### What you have to do
Please copy the lines of the listing that follows word for word, from the line containing "professional kitchen cabinet painter." to the line containing "much fresher, brighter, and", including both of those lines.

### The data
===

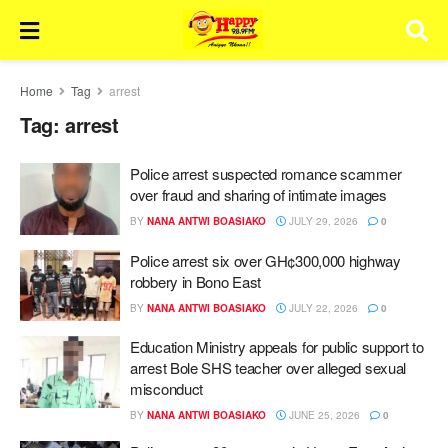
Home
Tag
arrest
Tag:
arrest
Police arrest suspected romance scammer
over fraud and sharing of intimate images
BY
NANA ANTWI BOASIAKO
JULY 29, 2026
0
Police arrest six over GH¢300,000 highway
robbery in Bono East
BY
NANA ANTWI BOASIAKO
JULY 22, 2026
0
Education Ministry appeals for public support to
arrest Bole SHS teacher over alleged sexual
misconduct
BY
NANA ANTWI BOASIAKO
JUNE 25, 2026
0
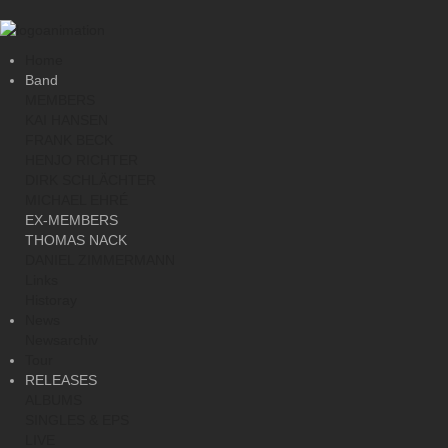
Home
Band
MEMBERS
KAI HANSEN
FRANK BECK
HENJO RICHTER
DIRK SCHLÄCHTER
MICHAEL EHRÉ
EX-MEMBERS
THOMAS NACK
DANIEL ZIMMERMANN
Links
Historay
News
Newsarchiv
Tour
RELEASES
ALBUMS
SINGLES & EPS
LIVE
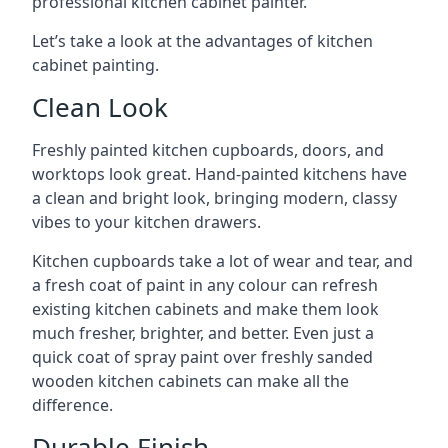
professional kitchen cabinet painter.
Let’s take a look at the advantages of kitchen
cabinet painting.
Clean Look
Freshly painted kitchen cupboards, doors, and
worktops look great. Hand-painted kitchens have
a clean and bright look, bringing modern, classy
vibes to your kitchen drawers.
Kitchen cupboards take a lot of wear and tear, and
a fresh coat of paint in any colour can refresh
existing kitchen cabinets and make them look
much fresher, brighter, and better. Even just a
quick coat of spray paint over freshly sanded
wooden kitchen cabinets can make all the
difference.
Durable Finish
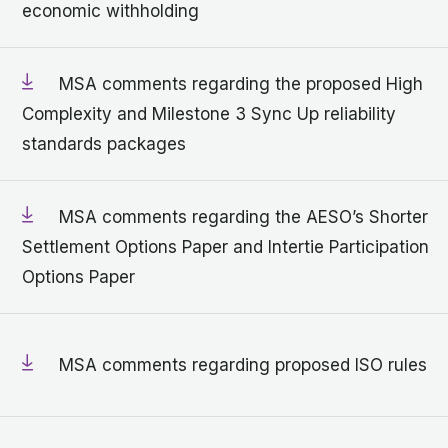
economic withholding
MSA comments regarding the proposed High
Complexity and Milestone 3 Sync Up reliability
standards packages
MSA comments regarding the AESO’s Shorter
Settlement Options Paper and Intertie Participation
Options Paper
MSA comments regarding proposed ISO rules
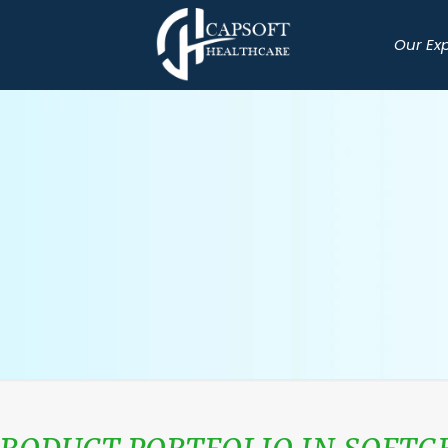
Our Ex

===

### The answer
professional kitchen cabinet painter.
Let’s take a look at the advantages of kitchen
cabinet painting.
Clean Look
Freshly painted kitchen cupboards, doors, and
worktops look great. Hand-painted kitchens have
a clean and bright look, bringing modern, classy
vibes to your kitchen drawers.
Kitchen cupboards take a lot of wear and tear, and
a fresh coat of paint in any colour can refresh
existing kitchen cabinets and make them look
much fresher, brighter, and better. Even just a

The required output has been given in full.